Task to complete:
Take the line with "(313, 426) = (539, 206): hat" and every line after it in the entries below, and set them down exactly, without any pictures.

Scene edit records:
####

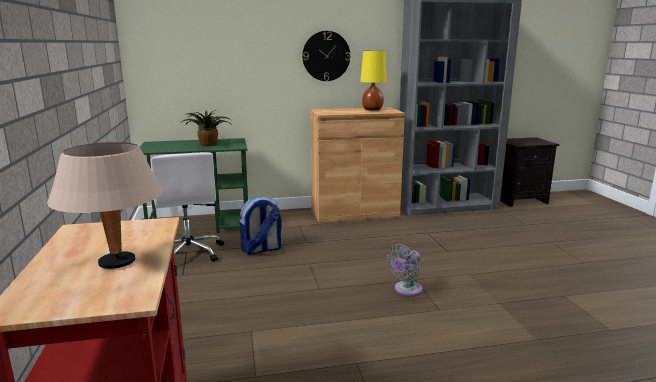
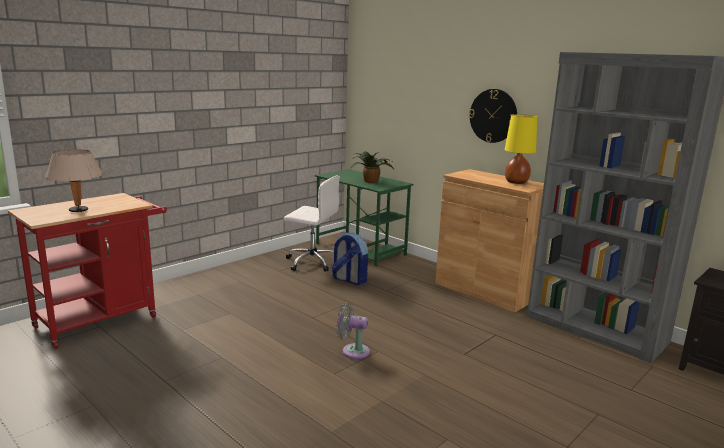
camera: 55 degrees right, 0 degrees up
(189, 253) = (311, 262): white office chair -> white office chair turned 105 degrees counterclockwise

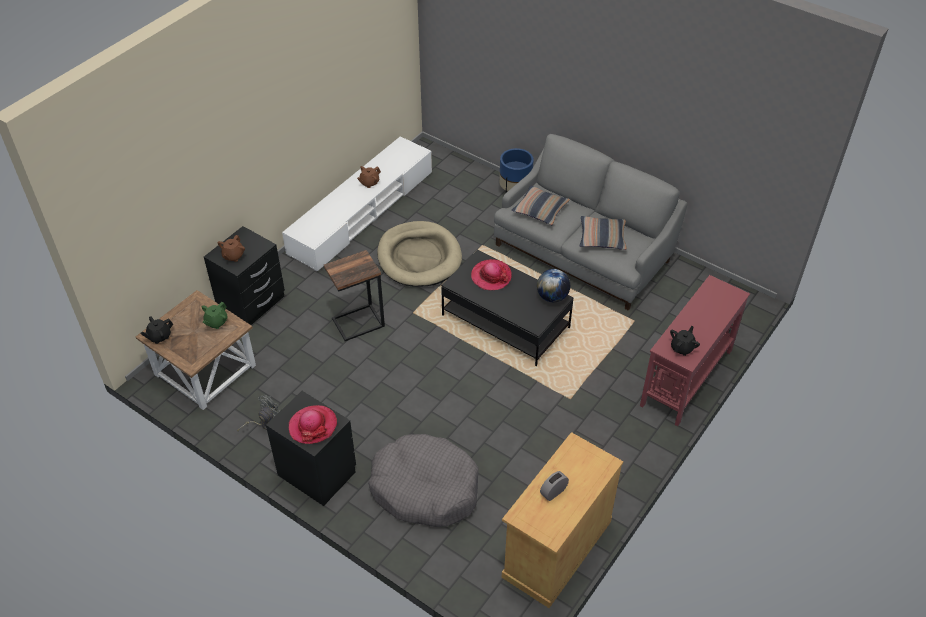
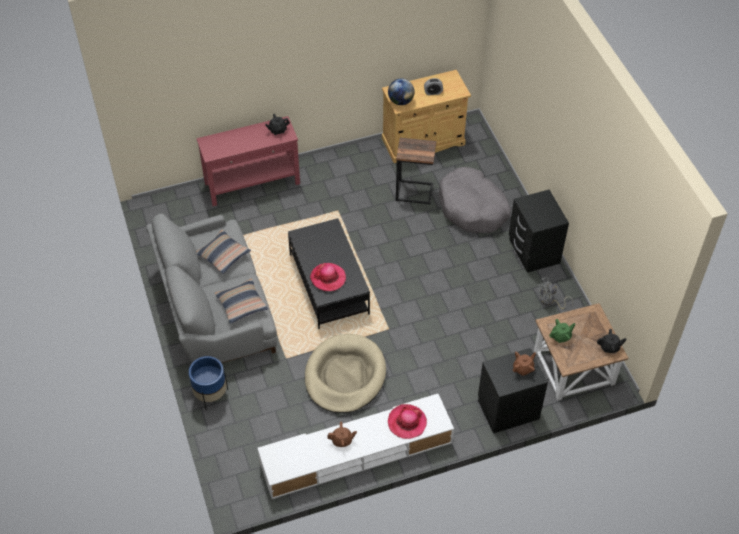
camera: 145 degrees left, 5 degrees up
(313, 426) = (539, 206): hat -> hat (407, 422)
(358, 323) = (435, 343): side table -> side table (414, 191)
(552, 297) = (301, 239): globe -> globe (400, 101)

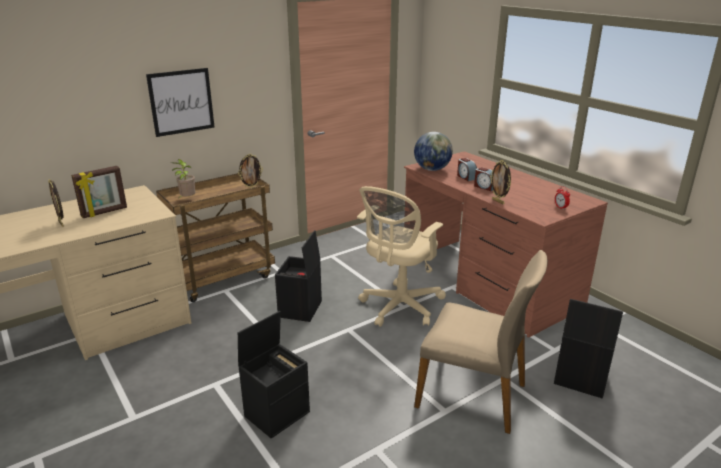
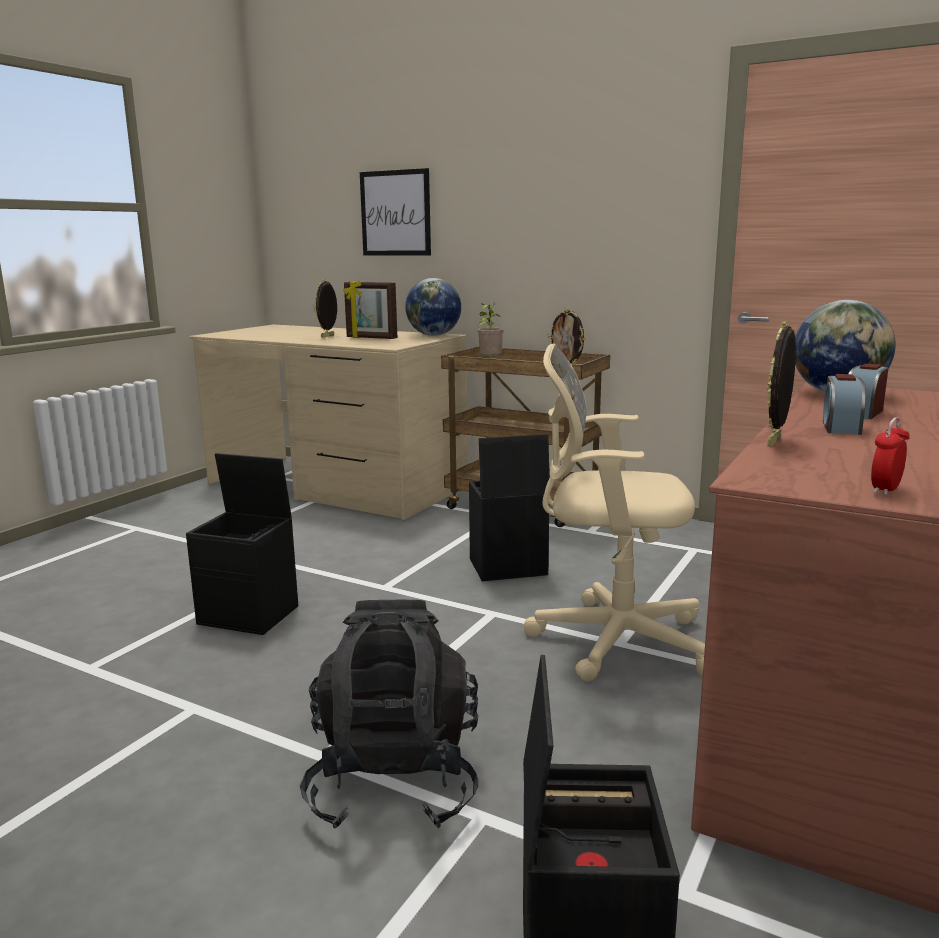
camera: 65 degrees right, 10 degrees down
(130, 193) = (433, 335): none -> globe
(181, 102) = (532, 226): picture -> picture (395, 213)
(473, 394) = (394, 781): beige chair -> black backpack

####

Task response:
(313, 426) = (539, 206): hat -> hat (407, 422)
(358, 323) = (435, 343): side table -> side table (414, 191)
(552, 297) = (301, 239): globe -> globe (400, 101)

camera: 65 degrees right, 10 degrees down
(130, 193) = (433, 335): none -> globe
(181, 102) = (532, 226): picture -> picture (395, 213)
(473, 394) = (394, 781): beige chair -> black backpack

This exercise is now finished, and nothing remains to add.